Female Networks under Coverture
October 6, 2014

Detail of twentieth century stitching from Happy Hands Studio (Pendelton, Oregon) from unique artist book by Roberta Lavadour called “Happy Hands”
During the Era of Enlightenment men pressed women to place their whole affections upon family, relegating mothers to rule the “gentle empire” of the home. The sensibilities of common law versus civil law dictated how marriage became a woman’s primary social network. Under Anglo-American common law a wife had no rights in regards to making contracts or holding real property. The status as feme covert (married) or feme sole (single) often determined a woman’s ability to network with other women and with men. Under coverture, wives and children were both treated dependents. Female subordination within the family, men argued, reflected their subordination under common law and divine government that asserted, “Influence by reason when you can, by authority when you must.”
Cloth and clothing production became another area supported by female social networking. Adam Smith described the social networks needed to produce a common woolen coat for a laborer in his The Wealth of Nations: “The shepherd, the sorter of wool, the wool-comber or corder, the dyer, the scribbler, the spinner, the weaver, the fuller, the dresser, with many others, must all join their different arts in order to complete even this homely production.” Feme sole, a never-married woman, has remained an anomaly within women’s networking. The woman who remained unmarried was referred to with the derisive term of “spinster.” When it was first used, to define a woman with the occupation of spinning it was a term of respect. However, a woman without a male protector were obliged to live modest and discrete lives of service to family, church, or a respectable occupation like a teacher, or risk being the target of brutal rumors and speculation. Single women were sometimes stigmatized if they resided in boardinghouses located outside of respectable residential neighborhoods, since “boardinghouse” also euphemistically referred to “bordello.” Widows, also considered to be feme sole, sometimes financed other female enterprises utilizing their “dower” income.
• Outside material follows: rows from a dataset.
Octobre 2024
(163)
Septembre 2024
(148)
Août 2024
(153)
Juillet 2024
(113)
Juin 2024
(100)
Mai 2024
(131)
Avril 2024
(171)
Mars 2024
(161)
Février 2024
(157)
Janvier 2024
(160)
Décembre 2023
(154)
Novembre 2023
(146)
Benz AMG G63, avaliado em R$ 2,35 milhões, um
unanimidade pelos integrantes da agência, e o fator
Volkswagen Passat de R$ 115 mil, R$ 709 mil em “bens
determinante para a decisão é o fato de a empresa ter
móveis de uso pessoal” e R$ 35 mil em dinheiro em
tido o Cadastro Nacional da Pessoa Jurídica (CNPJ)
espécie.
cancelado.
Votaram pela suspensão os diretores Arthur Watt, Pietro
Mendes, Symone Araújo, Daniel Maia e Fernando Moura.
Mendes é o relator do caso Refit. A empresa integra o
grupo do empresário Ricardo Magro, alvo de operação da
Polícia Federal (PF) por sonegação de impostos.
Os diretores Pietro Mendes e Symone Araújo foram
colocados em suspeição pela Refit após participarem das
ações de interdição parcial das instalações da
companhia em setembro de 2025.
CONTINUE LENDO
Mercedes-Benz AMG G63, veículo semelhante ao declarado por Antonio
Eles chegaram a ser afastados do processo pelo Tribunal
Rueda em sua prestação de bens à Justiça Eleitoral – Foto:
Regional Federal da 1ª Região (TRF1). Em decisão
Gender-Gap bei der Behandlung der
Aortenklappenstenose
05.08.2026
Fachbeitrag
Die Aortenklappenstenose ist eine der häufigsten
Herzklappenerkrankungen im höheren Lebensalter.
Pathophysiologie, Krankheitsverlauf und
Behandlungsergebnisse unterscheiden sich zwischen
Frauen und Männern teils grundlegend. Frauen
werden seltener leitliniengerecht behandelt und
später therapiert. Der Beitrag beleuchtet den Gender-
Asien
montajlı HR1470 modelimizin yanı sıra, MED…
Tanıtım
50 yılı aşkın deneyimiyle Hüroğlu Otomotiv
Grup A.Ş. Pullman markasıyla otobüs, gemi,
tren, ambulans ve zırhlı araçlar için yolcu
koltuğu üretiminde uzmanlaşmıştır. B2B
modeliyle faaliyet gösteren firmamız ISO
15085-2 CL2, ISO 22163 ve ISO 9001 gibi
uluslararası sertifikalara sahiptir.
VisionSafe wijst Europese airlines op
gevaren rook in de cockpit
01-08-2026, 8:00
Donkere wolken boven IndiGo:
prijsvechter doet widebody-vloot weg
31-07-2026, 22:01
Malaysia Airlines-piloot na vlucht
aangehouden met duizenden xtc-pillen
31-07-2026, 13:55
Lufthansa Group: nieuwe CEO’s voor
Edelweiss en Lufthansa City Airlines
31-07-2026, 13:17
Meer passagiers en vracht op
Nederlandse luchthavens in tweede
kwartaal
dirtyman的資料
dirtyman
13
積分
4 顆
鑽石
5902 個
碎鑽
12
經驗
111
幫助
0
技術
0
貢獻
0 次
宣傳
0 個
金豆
In the United States, many single women moved to the frontiers to pursue careers as schoolteachers or missionaries. During the California Gold Rush, the state legislature enacted laws to enable married women to establish businesses as sole traders, rather than to expose single women to the dangers of dealing with volatile males. An important but subtle shift of power occurred when married women and widows kept controlled their real property – women could establish benevolent relief societies in the formal business or public sector for women who found themselves in bad situations. During the 1870s women doctors in San Francisco established the Pacific Dispensary Hospital for Women and Children where only female physicians cared for patients, but as the organization moved to affiliate with medical colleges they were forced to allow male physicians to administer this teaching hospital.
Little girls were socialized as they learned domestic arts throughout. Girls would assist adult women in their households with spinning thread, weaving cloth, making candles, and needlework including sewing, knitting, dressmaking, quilting, embroidery – decorative sewing done with colored thread. They learned how to sew when they were very young, often stitching their first quilt square by the age of four years, and demonstrated skills learned in samplers.